━━ DATA PROVIDED

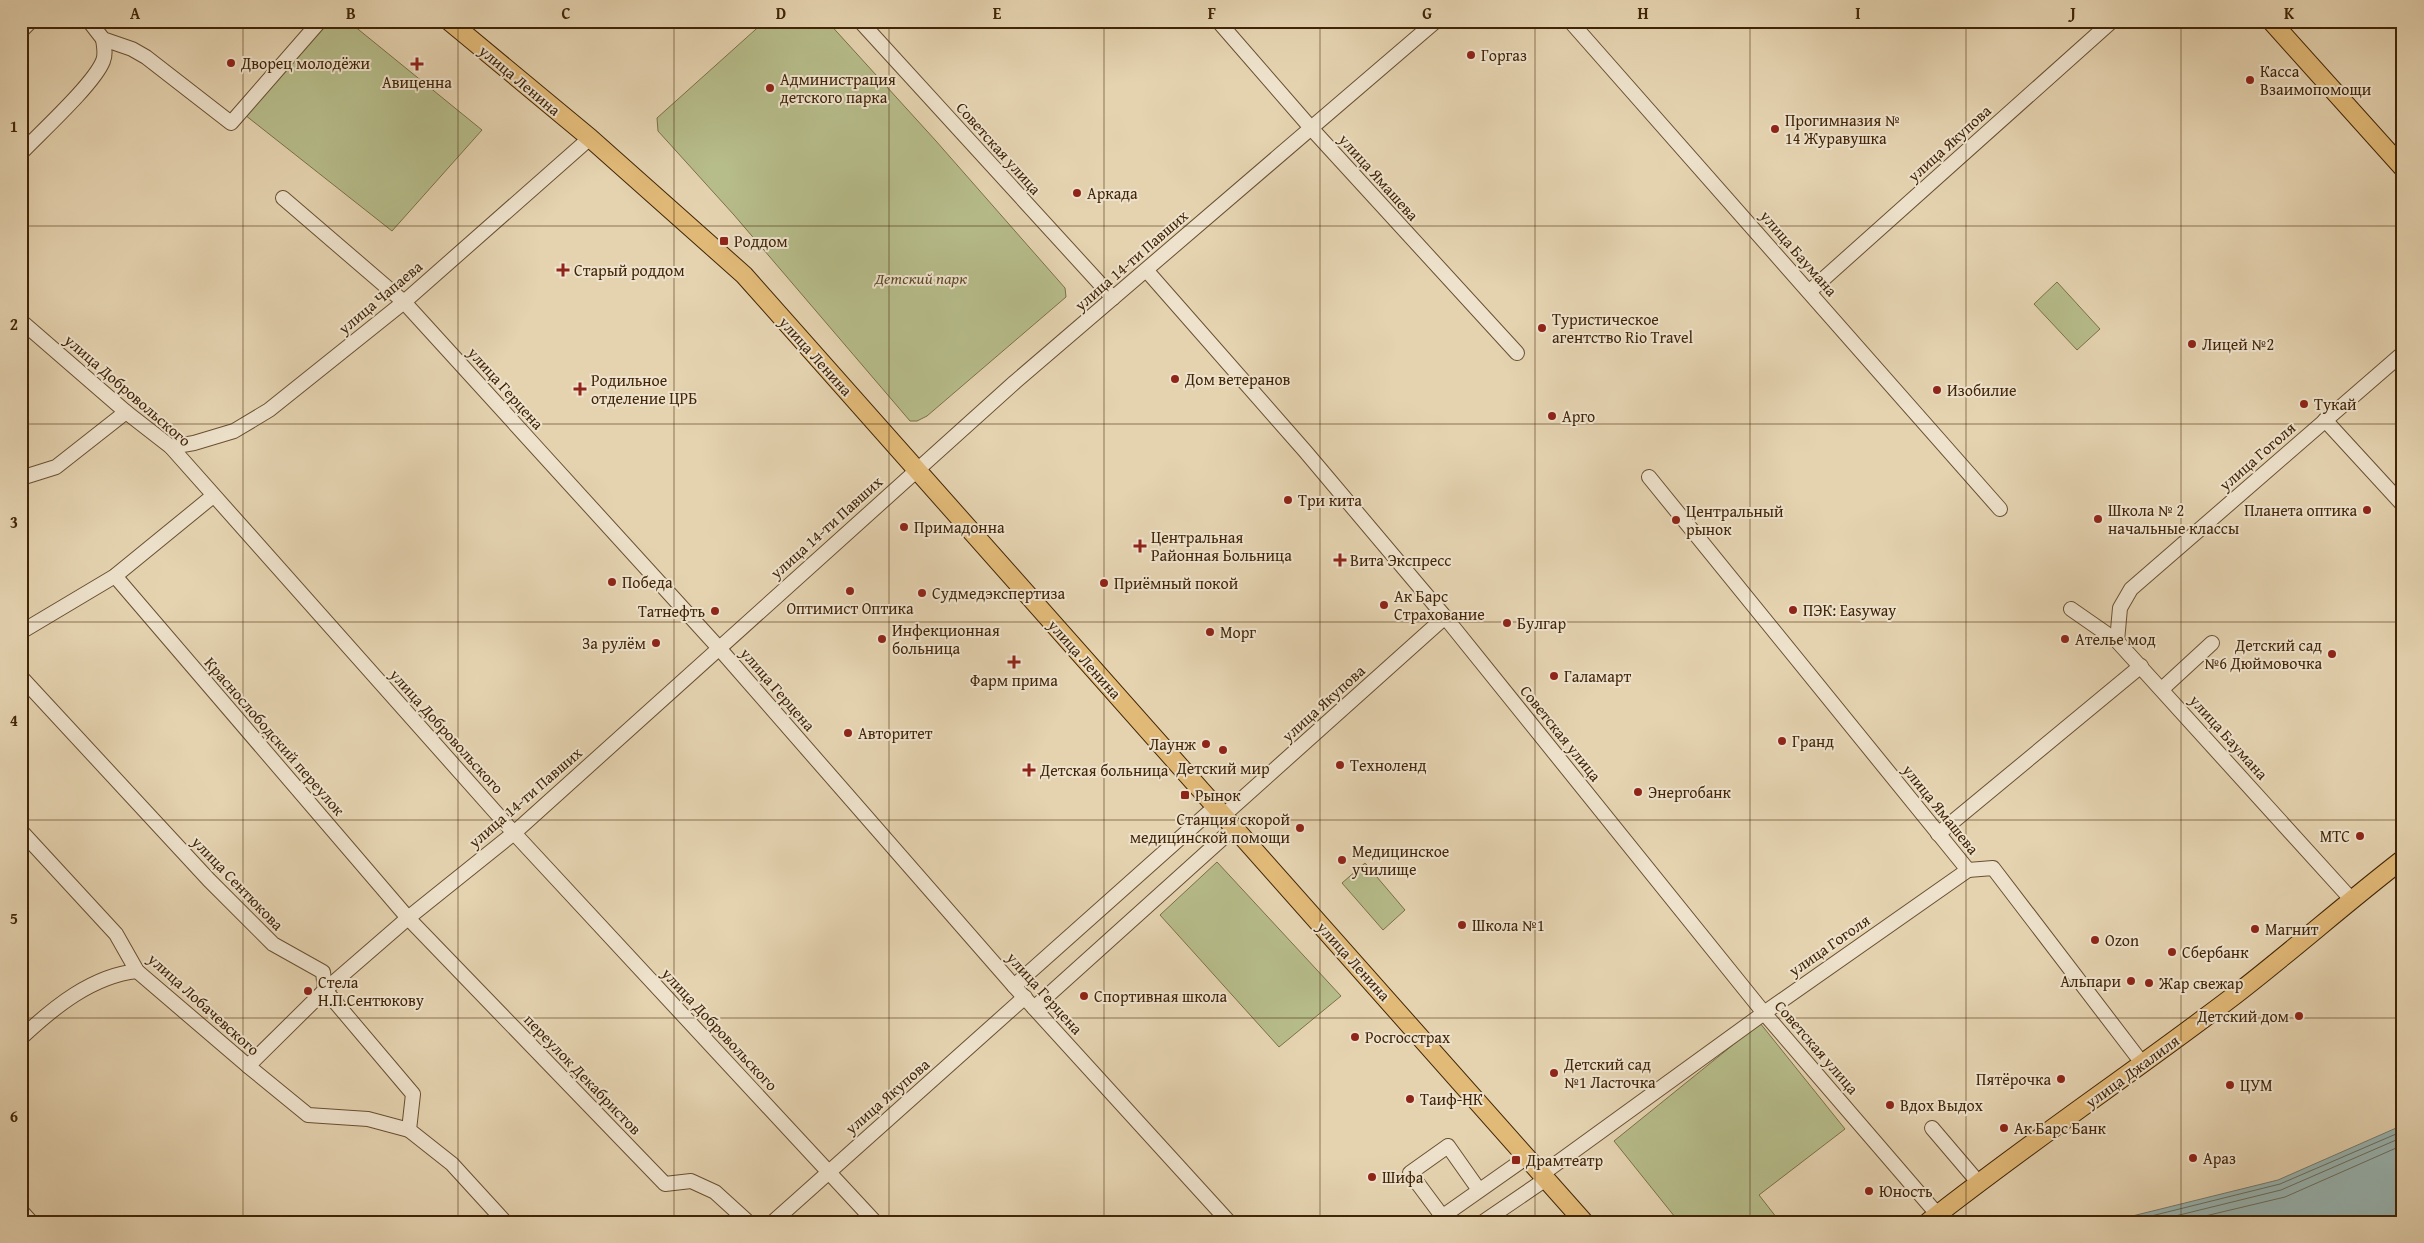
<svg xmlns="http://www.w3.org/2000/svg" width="2424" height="1243" viewBox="0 0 2424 1243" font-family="'Gentium Book Plus',serif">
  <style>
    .green { fill: #b6bc8a; stroke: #7c7048 }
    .water { fill: #98b6b4; stroke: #757c6f }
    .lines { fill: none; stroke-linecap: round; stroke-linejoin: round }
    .shore { stroke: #6c6e5e; stroke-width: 1 }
    .minor-casing { stroke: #6a5031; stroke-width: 16 }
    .major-casing { stroke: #412507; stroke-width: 20 }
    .minor { stroke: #eee2cc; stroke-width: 14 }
    .major { stroke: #e2ba78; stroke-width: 18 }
    .grid { fill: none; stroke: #412507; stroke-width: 1; stroke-opacity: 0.55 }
    .poi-dot { fill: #8f2418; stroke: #eee2cc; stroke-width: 2 }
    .labels { text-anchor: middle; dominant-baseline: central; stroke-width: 4; stroke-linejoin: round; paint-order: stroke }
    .poi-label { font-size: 16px; fill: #412507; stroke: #eee2cc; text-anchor: start }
    .street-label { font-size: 16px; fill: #412507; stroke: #eee2cc }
    .park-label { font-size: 16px; font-style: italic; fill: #5e4b28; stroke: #eee2cc }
    .neatline { fill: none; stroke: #412507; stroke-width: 2 }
    .grid-label { font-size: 16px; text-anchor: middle; font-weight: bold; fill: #412507 }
  </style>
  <rect width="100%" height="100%" fill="#e5d3b0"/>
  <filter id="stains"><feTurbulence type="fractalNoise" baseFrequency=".004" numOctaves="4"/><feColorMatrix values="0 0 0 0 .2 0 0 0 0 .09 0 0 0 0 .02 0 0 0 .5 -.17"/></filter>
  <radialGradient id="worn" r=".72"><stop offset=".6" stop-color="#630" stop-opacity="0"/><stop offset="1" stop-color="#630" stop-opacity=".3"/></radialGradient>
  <g class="green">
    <path d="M330,21H348L482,130L392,231L245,115Z"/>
    <path d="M765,21H827L936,141L1065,288L1066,297L927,416L917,421H910L734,215L658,131L657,118Z"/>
    <path d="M2057,282L2100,329L2077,350L2034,304Z"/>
    <path d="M1217,862L1341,996L1279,1047L1160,915Z"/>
    <path d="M1365,863L1405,910L1383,930L1342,883Z"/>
    <path d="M1760,1023L1845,1129L1759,1195L1780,1222H1679L1614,1141Z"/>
  </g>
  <path class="water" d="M2403,1125V1222H2108L2278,1180Z"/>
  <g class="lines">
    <g class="shore">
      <path d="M2127,1222L2280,1184L2403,1131"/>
      <path d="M2151,1222L2281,1190L2403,1137"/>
      <path d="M2180,1222L2285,1197L2403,1145"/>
    </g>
    <defs>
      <g id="minor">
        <path d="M89,21L103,39L132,49L146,57L231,123L320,21"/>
        <path d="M860,21L1113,298"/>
        <path d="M1218,21L1311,128L1517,353"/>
        <path d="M1570,21L2000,509"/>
        <path d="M21,31L31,21"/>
        <path d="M21,153C40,133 94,84 103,61C106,54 104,47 103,39"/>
        <path d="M283,198L404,302L718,647L1014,986L1229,1222"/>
        <path d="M1147,271L1305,451L1445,617L1764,1013L1944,1222"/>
        <path d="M1810,291L2112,21"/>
        <path d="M21,321L126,412L171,447L514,833L875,1222"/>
        <path d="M2325,420L2403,505"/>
        <path d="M171,447L194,443L234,431L269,410L404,302L590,138"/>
        <path d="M1649,477L1968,870"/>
        <path d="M21,478L56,467L126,412"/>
        <path d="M115,576L408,918L665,1184L691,1181L715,1192L748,1222"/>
        <path d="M2071,609L2117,641L2351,899"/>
        <path d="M21,632L115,576L213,496"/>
        <path d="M2117,641L2120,608L2131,589L2403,353"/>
        <path d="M21,677L209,880L273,944L323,972L325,990L413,1094L409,1130L452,1164L505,1222"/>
        <path d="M2162,689L2212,643"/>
        <path d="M1224,815L1445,617"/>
        <path d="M21,831L116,934L137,971L248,1066L308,1115L368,1119L409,1130"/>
        <path d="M1938,834L2141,666"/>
        <path d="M1968,870L1993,868L2142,1063"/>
        <path d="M1014,986L1216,806"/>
        <path d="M1034,1008L1235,827"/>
        <path d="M21,1038C54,1007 92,976 137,971"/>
        <path d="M248,1066L325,990L408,918L514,833L1015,382L1436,21"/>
        <path d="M1932,1128L1978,1182"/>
        <path d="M1542,1174L1764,1013L1968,870"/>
        <path d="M21,1211L31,1222"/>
        <path d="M1442,1216L1410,1173L1448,1146L1479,1190"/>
        <path d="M1436,1221L1527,1157"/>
        <path d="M773,1222L1025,997"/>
        <path d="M1483,1222L1546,1179"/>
      </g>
      <g id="major">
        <path d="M449,21L590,138L744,275L1584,1222"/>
        <path d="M2271,21L2403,168"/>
        <path d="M1928,1222C2028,1143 2134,1072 2235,995C2292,951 2346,903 2403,859"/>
      </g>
    </defs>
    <use href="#minor" class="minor-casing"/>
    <use href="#major" class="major-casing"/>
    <use href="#minor" class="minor"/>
    <use href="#major" class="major"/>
  </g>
  <path class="grid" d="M243,21V1222M458,21V1222M674,21V1222M889,21V1222M1104,21V1222M1320,21V1222M1535,21V1222M1750,21V1222M1966,21V1222M2181,21V1222M21,226H2403M21,424H2403M21,622H2403M21,820H2403M21,1018H2403"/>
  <g class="poi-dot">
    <circle cx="1471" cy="55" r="5"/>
    <circle cx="231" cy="63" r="5"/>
    <path d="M414.5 56.5h5v5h5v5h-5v5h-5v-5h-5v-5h5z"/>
    <circle cx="2250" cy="80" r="5"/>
    <circle cx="770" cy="88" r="5"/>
    <circle cx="1775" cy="129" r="5"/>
    <circle cx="1077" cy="193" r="5"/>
    <rect x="719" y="236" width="10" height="10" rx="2.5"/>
    <path d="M560.5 262.5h5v5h5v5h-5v5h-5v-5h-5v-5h5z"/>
    <circle cx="1542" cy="328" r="5"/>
    <circle cx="2192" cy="344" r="5"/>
    <circle cx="1175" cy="379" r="5"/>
    <path d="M577.5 381.5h5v5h5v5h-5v5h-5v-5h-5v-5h5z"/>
    <circle cx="1937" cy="390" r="5"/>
    <circle cx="2304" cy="404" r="5"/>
    <circle cx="1552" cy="416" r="5"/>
    <circle cx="1288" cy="500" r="5"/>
    <circle cx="2367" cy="510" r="5"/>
    <circle cx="2098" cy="519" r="5"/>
    <circle cx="1676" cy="520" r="5"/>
    <circle cx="904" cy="527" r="5"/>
    <path d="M1137.5 538.5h5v5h5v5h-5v5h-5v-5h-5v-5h5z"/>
    <path d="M1337.5 552.5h5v5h5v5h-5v5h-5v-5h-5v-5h5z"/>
    <circle cx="612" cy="582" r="5"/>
    <circle cx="1104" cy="583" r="5"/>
    <circle cx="850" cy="591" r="5"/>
    <circle cx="922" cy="593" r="5"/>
    <circle cx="1384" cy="605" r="5"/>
    <circle cx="1793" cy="610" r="5"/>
    <circle cx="715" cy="611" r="5"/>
    <circle cx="1507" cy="623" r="5"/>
    <circle cx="1210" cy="632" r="5"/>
    <circle cx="882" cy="639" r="5"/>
    <circle cx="2065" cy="639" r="5"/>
    <circle cx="656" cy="643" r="5"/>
    <circle cx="2332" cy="654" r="5"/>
    <path d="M1011.5 654.5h5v5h5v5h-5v5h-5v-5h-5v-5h5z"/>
    <circle cx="1554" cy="676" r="5"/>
    <circle cx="848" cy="733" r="5"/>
    <circle cx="1782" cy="741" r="5"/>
    <circle cx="1206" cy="744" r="5"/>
    <circle cx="1223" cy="750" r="5"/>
    <circle cx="1340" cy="765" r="5"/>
    <path d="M1026.5 762.5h5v5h5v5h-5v5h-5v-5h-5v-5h5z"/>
    <circle cx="1638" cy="792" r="5"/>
    <rect x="1180" y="790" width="10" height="10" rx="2.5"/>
    <circle cx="1300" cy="828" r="5"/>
    <circle cx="2360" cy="836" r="5"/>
    <circle cx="1342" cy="860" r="5"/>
    <circle cx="1462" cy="925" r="5"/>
    <circle cx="2255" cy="929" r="5"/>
    <circle cx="2095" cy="940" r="5"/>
    <circle cx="2172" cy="952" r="5"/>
    <circle cx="2131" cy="981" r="5"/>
    <circle cx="2149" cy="983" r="5"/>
    <circle cx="308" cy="991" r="5"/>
    <circle cx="1084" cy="996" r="5"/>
    <circle cx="2299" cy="1016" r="5"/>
    <circle cx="1355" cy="1037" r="5"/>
    <circle cx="1554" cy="1073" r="5"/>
    <circle cx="2061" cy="1079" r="5"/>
    <circle cx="2230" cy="1085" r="5"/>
    <circle cx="1410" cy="1099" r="5"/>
    <circle cx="1890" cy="1105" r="5"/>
    <circle cx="2004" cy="1128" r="5"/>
    <circle cx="2193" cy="1158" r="5"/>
    <rect x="1511" y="1155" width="10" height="10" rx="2.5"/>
    <circle cx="1372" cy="1177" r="5"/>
    <circle cx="1869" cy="1191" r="5"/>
  </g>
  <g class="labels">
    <g class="poi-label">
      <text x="1481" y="55">Горгаз</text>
      <text x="241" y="63">Дворец молодёжи</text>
      <text x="2260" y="71">Касса<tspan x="2260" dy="18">Взаимопомощи</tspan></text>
      <text x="780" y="79">Администрация<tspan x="780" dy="18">детского парка</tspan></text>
      <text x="417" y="82" text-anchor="middle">Авиценна</text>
      <text x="1785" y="120">Прогимназия №<tspan x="1785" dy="18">14 Журавушка</tspan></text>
      <text x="1087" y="193">Аркада</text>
      <text x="734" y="241">Роддом</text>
      <text x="574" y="270">Старый роддом</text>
      <text x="1552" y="319">Туристическое<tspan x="1552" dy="18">агентство Rio Travel</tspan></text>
      <text x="2202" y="344">Лицей №2</text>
      <text x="1185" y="379">Дом ветеранов</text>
      <text x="591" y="380">Родильное<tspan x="591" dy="18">отделение ЦРБ</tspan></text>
      <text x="1947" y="390">Изобилие</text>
      <text x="2314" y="404">Тукай</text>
      <text x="1562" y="416">Арго</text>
      <text x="1298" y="500">Три кита</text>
      <text x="2108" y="510">Школа № 2<tspan x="2108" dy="18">начальные классы</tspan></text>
      <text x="2357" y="510" text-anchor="end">Планета оптика</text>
      <text x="1686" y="511">Центральный<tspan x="1686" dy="18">рынок</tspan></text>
      <text x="914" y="527">Примадонна</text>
      <text x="1151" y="537">Центральная<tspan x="1151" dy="18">Районная Больница</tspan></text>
      <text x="1350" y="560">Вита Экспресс</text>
      <text x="622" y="582">Победа</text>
      <text x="1114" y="583">Приёмный покой</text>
      <text x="932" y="593">Судмедэкспертиза</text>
      <text x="1394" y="596">Ак Барс<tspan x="1394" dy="18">Страхование</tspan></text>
      <text x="850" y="608" text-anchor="middle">Оптимист Оптика</text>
      <text x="1803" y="610">ПЭК: Easyway</text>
      <text x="705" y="611" text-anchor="end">Татнефть</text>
      <text x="1517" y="623">Булгар</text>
      <text x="892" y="630">Инфекционная<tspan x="892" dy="18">больница</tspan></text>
      <text x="1220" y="632">Морг</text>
      <text x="2075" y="639">Ателье мод</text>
      <text x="646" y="643" text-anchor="end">За рулём</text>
      <text x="2322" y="645" text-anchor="end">Детский сад<tspan x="2322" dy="18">№6 Дюймовочка</tspan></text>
      <text x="1564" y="676">Галамарт</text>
      <text x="1014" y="680" text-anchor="middle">Фарм прима</text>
      <text x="858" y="733">Авторитет</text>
      <text x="1792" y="741">Гранд</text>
      <text x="1196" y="744" text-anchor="end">Лаунж</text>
      <text x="1350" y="765">Техноленд</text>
      <text x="1223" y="768" text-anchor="middle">Детский мир</text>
      <text x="1040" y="770">Детская больница</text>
      <text x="1648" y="792">Энергобанк</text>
      <text x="1195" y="795">Рынок</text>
      <text x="1290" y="819" text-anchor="end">Станция скорой<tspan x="1290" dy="18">медицинской помощи</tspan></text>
      <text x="2350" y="836" text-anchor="end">МТС</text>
      <text x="1352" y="851">Медицинское<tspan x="1352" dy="18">училище</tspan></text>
      <text x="1472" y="925">Школа №1</text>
      <text x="2265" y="929">Магнит</text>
      <text x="2105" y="940">Ozon</text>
      <text x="2182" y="952">Сбербанк</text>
      <text x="2121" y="981" text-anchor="end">Альпари</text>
      <text x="318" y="982">Стела<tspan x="318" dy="18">Н.П.Сентюкову</tspan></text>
      <text x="2159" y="983">Жар свежар</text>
      <text x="1094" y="996">Спортивная школа</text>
      <text x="2289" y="1016" text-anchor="end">Детский дом</text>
      <text x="1365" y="1037">Росгосстрах</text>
      <text x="1564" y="1064">Детский сад<tspan x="1564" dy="18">№1 Ласточка</tspan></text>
      <text x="2051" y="1079" text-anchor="end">Пятёрочка</text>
      <text x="2240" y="1085">ЦУМ</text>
      <text x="1420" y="1099">Таиф-НК</text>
      <text x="1900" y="1105">Вдох Выдох</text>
      <text x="2014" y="1128">Ак Барс Банк</text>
      <text x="2203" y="1158">Араз</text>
      <text x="1526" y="1160">Драмтеатр</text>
      <text x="1382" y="1177">Шифа</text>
      <text x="1879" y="1191">Юность</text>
    </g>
    <g class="street-label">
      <text transform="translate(520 80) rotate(40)">улица Ленина</text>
      <text transform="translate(1949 143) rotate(-42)">улица Якупова</text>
      <text transform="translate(999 148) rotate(48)">Советская улица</text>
      <text transform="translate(1379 177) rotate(48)">улица Ямашева</text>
      <text transform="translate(1799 253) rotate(49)">улица Баумана</text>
      <text transform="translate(1131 260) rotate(-41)">улица 14-ти Павших</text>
      <text transform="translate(380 297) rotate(-40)">улица Чапаева</text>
      <text transform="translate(816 356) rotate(48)">улица Ленина</text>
      <text transform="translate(506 388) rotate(48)">улица Герцена</text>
      <text transform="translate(128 390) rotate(41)">улица Добровольского</text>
      <text transform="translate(2257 456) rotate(-41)">улица Гоголя</text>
      <text transform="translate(826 527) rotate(-42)">улица 14-ти Павших</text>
      <text transform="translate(1085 659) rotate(48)">улица Ленина</text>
      <text transform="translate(778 689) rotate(49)">улица Герцена</text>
      <text transform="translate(1323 703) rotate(-42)">улица Якупова</text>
      <text transform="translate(447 731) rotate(48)">улица Добровольского</text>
      <text transform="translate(1561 733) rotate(51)">Советская улица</text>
      <text transform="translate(275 736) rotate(49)">Краснослободский переулок</text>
      <text transform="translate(2229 737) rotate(48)">улица Баумана</text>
      <text transform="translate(525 797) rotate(-41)">улица 14-ти Павших</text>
      <text transform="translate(1941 809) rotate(51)">улица Ямашева</text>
      <text transform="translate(238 883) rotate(46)">улица Сентюкова</text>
      <text transform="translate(1829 945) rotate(-35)">улица Гоголя</text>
      <text transform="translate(1354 961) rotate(48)">улица Ленина</text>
      <text transform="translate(1045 993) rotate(48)">улица Герцена</text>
      <text transform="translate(204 1004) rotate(42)">улица Лобачевского</text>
      <text transform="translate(720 1029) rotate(47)">улица Добровольского</text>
      <text transform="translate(1817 1047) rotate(49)">Советская улица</text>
      <text transform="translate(2132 1071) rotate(-36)">улица Джалиля</text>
      <text transform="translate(583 1074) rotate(46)">переулок Декабристов</text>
      <text transform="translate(887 1096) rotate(-41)">улица Якупова</text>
    </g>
    <g class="park-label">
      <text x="921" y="278">Детский парк</text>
    </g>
  </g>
  <rect width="2424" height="1243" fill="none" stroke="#e5d3b0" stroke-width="55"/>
  <rect x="28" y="28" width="2368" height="1188" class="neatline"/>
  <g class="grid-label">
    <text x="135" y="19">A</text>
    <text x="351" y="19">B</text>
    <text x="566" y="19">C</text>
    <text x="781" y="19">D</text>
    <text x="997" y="19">E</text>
    <text x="1212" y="19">F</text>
    <text x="1427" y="19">G</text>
    <text x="1643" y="19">H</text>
    <text x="1858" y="19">I</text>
    <text x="2073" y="19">J</text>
    <text x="2289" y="19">K</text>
    <text x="14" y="132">1</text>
    <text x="14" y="330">2</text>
    <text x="14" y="528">3</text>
    <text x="14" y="726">4</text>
    <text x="14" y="924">5</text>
    <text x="14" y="1122">6</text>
  </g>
  <rect width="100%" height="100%" filter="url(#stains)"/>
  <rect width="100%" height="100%" fill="url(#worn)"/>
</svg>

━━━━

EXERCISE
Each line of the entries where the string "worn" occurs should be shown.

TASK ANSWER
  <radialGradient id="worn" r=".72"><stop offset=".6" stop-color="#630" stop-opacity="0"/><stop offset="1" stop-color="#630" stop-opacity=".3"/></radialGradient>
  <rect width="100%" height="100%" fill="url(#worn)"/>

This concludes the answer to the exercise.